Author: Neil Julien Ross

An implementation of the Unique Shortest Vector (USV) algorithm. The input to the Unique Shortest Vector problem is an n×n integer matrix B with the property that the lattice L(B) spanned by B contains a unique vector u such that that any other non-parallel vector v in the lattice is longer then u by a factor of n³. The output is the vector u.

The algorithm proceeds in two steps: first it uses Regev’s method to reduce the USV to the Two Point problem (TPP) and then to the Dihedral Coset problem (DCP), second it uses Kuperberg’s algorithm to solve the DCP. The first step transforms the input matrix into a set of coset states by partitioning the space into hypercubes containing at most two lattice points, and then collapsing the space onto one such cube. The second step uses a sieving method on the obtained set of coset states to extract the shortest vector.

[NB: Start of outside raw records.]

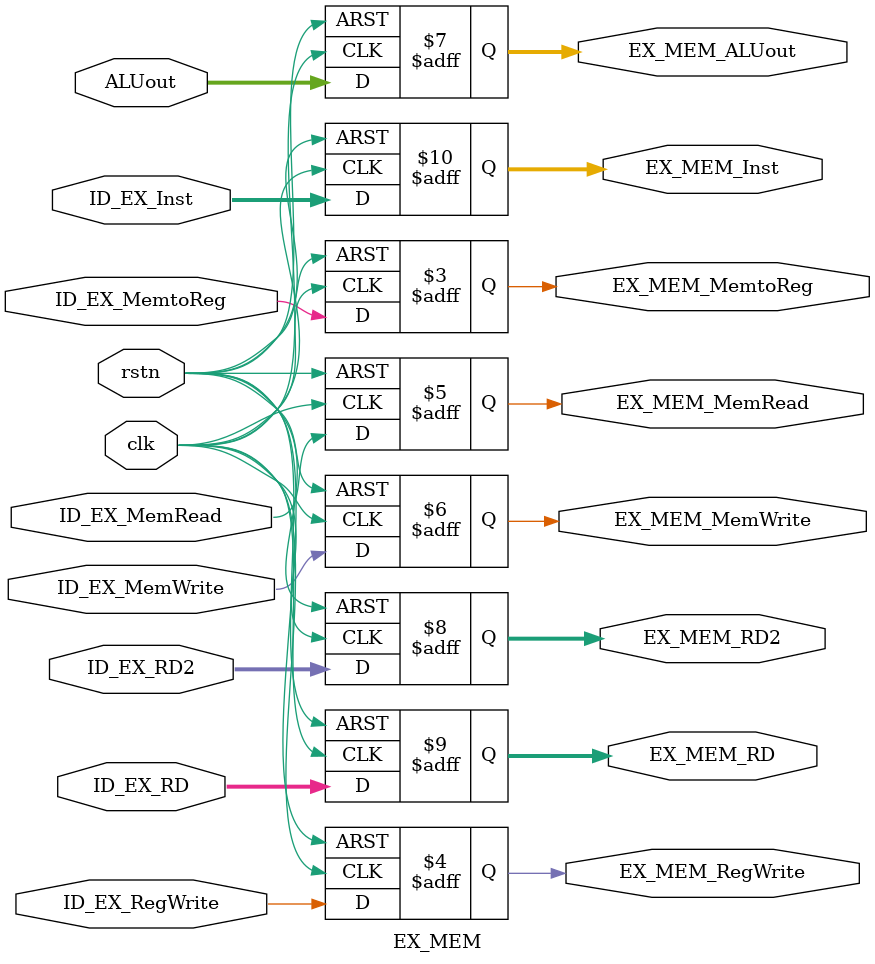
<source format=v>
`timescale 1ns / 1ps


module EX_MEM(
    input ID_EX_MemtoReg,
    input ID_EX_RegWrite,
    input ID_EX_MemRead,
    input ID_EX_MemWrite,
    input [31:0] ALUout,
    input [31:0] ID_EX_RD2,
    input [4:0] ID_EX_RD,
    input [31:0] ID_EX_Inst, 
    input clk,
    input rstn,
    output reg EX_MEM_MemtoReg,
    output reg EX_MEM_RegWrite,
    output reg EX_MEM_MemRead,
    output reg EX_MEM_MemWrite,
    output reg [31:0] EX_MEM_ALUout,
    output reg [31:0] EX_MEM_RD2,
    output reg [4:0] EX_MEM_RD,
    output reg [31:0] EX_MEM_Inst
    );

    always @(posedge clk or negedge rstn) begin
        if(!rstn) begin
            EX_MEM_MemtoReg <= 1'b0;
            EX_MEM_RegWrite <= 1'b0;
            EX_MEM_MemRead <= 1'b0;
            EX_MEM_MemWrite <= 1'b0;
            EX_MEM_ALUout <= 32'b0;
            EX_MEM_RD2 <= 32'b0;
            EX_MEM_RD <= 5'b0;
            EX_MEM_Inst <= 32'b0;
        end
        else begin
            EX_MEM_MemtoReg <= ID_EX_MemtoReg;
            EX_MEM_RegWrite <= ID_EX_RegWrite;
            EX_MEM_MemRead <= ID_EX_MemRead;
            EX_MEM_MemWrite <= ID_EX_MemWrite;
            EX_MEM_ALUout <= ALUout;
            EX_MEM_RD2 <= ID_EX_RD2;
            EX_MEM_RD <= ID_EX_RD;
            EX_MEM_Inst <= ID_EX_Inst;
        end
    end
endmodule

</source>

These algorithms are described in:

• G. Kuperberg, "A subexponential-time quantum algorithm for the dihedral hidden subgroup problem." SIAM J. Comput. 35(1):170-188,2005.
• O. Regev, "Quantum computation and lattice problems." In Danielle C. Martin, editor, Proceedings of the 43rd IEEE Symposium on Foundations of Computer Science, pp. 520-529, Nov. 16-19, Vancouver, BC, Canada, 2002. IEEE, IEEE Press, Los Alamitos, CA.

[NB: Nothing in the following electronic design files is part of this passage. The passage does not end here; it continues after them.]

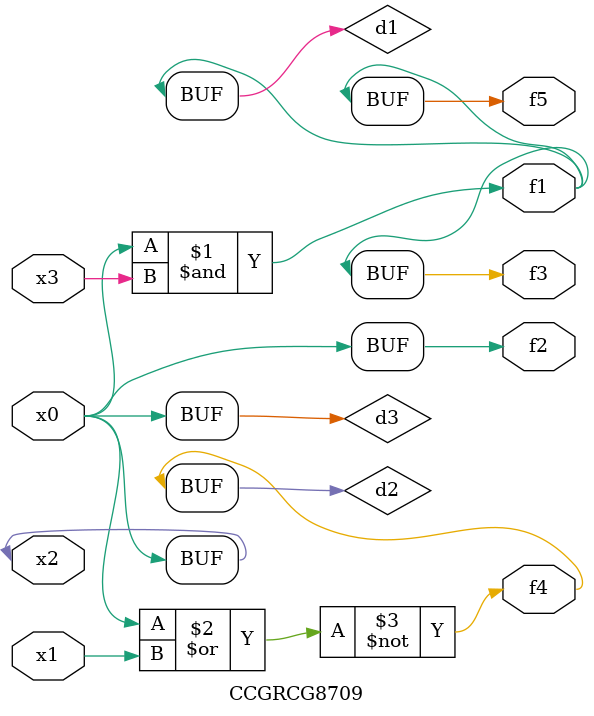
<source format=v>
module CCGRCG8709(
	input x0, x1, x2, x3,
	output f1, f2, f3, f4, f5
);

	wire d1, d2, d3;

	and (d1, x2, x3);
	nor (d2, x0, x1);
	buf (d3, x0, x2);
	assign f1 = d1;
	assign f2 = d3;
	assign f3 = d1;
	assign f4 = d2;
	assign f5 = d1;
endmodule

</source>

The present implementation is based on a detailed algorithm specification that was provided to us by the IARPA QCS program and written by Andrew J. Landahl.

Modules:

• Quipper.Algorithms.USV.Main: Command line interface.
• Quipper.Algorithms.USV.Definitions: Some general-purpose definitions.
• Quipper.Algorithms.USV.USV: The implementation of the main Unique Shortest Vector algorithm.
• Quipper.Algorithms.USV.Simulate: Functions for testing and debugging certain subroutines.

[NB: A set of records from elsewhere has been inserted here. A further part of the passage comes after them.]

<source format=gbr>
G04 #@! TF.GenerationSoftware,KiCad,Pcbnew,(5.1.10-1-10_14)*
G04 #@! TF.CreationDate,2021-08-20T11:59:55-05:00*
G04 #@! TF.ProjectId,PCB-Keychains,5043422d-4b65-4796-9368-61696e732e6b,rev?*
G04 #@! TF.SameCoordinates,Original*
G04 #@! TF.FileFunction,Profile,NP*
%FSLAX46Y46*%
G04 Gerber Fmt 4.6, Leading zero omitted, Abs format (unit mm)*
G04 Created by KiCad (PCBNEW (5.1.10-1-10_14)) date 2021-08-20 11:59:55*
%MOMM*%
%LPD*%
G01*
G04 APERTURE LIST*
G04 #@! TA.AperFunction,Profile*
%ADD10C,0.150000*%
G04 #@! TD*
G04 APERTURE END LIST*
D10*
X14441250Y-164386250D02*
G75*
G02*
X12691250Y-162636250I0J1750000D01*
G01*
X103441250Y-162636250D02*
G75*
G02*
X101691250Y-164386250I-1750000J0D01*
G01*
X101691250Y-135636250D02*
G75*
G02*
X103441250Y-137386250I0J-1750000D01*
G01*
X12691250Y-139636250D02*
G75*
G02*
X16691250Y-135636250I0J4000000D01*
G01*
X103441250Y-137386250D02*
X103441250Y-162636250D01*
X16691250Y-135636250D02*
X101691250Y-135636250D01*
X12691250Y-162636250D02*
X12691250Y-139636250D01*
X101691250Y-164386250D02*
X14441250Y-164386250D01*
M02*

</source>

This module provides a command line interface for the Unique Shortest Vector algorithm. This allows the user, for example, to show different parts of the circuit, select a gate base, select parameters such as n and b, and select different output formats.

Example invocations:

./usv

Default options: the sieving algorithm with n=5 and ASCII output format. Because the sieving algorithm uses the dynamic_lift function, the user will be prompted to provide values corresponding to a hypothetical measurement outcome (0 or 1) .

./usv -F -f gatecount

The gate count for f_quantum.

Options and parameters:

• b is the lattice basis (Default value: a 5×5 matrix with entries set to 1).
• n is the dimension of the lattice (Default value: 5).
• s is the seed for the random number generator (Default value: 1).

Restrictions:

The sieving algorithm uses the dynamic_lift function. The only output format that currently supports such a functionality is ASCII. All algorithms that call sieving must therefore be run with the default (ASCII) output format. These are: sieving, dCP, tPP, algorithm_Q and uSVP.